Stored data entries:
+ + +

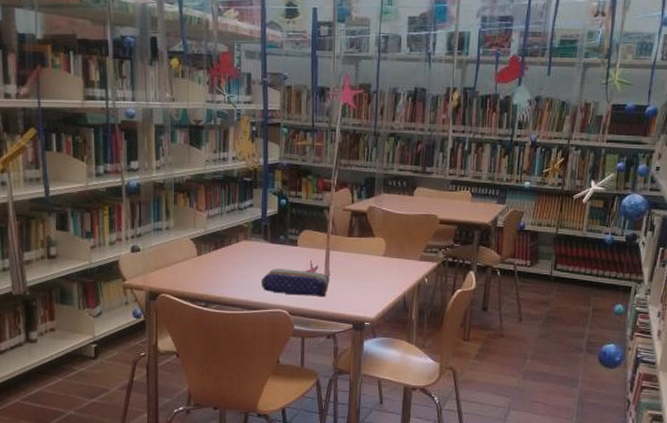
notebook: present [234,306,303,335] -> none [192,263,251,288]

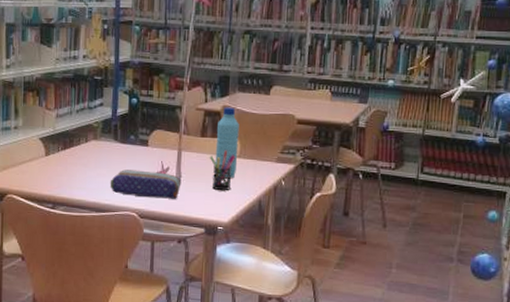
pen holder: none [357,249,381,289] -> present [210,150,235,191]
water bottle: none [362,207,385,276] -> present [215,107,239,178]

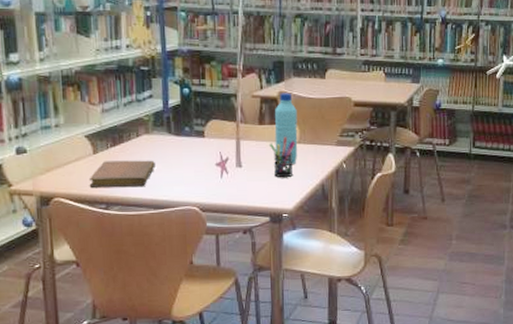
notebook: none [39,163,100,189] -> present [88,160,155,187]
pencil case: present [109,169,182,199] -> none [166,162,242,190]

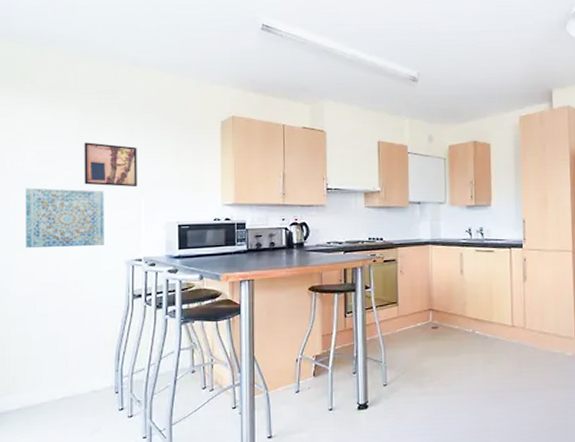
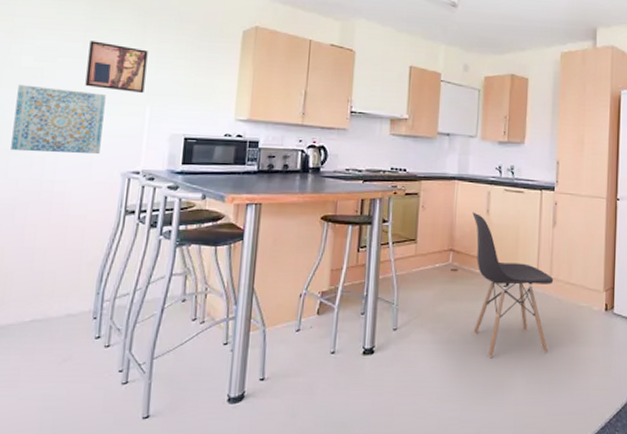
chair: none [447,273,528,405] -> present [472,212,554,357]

+ + +

In the records above, locate the line with "pencil case: present"; output it and each line after it through the last one, exactly, omitting pictures.

pencil case: present [109,169,182,199] -> none [166,162,242,190]

chair: none [447,273,528,405] -> present [472,212,554,357]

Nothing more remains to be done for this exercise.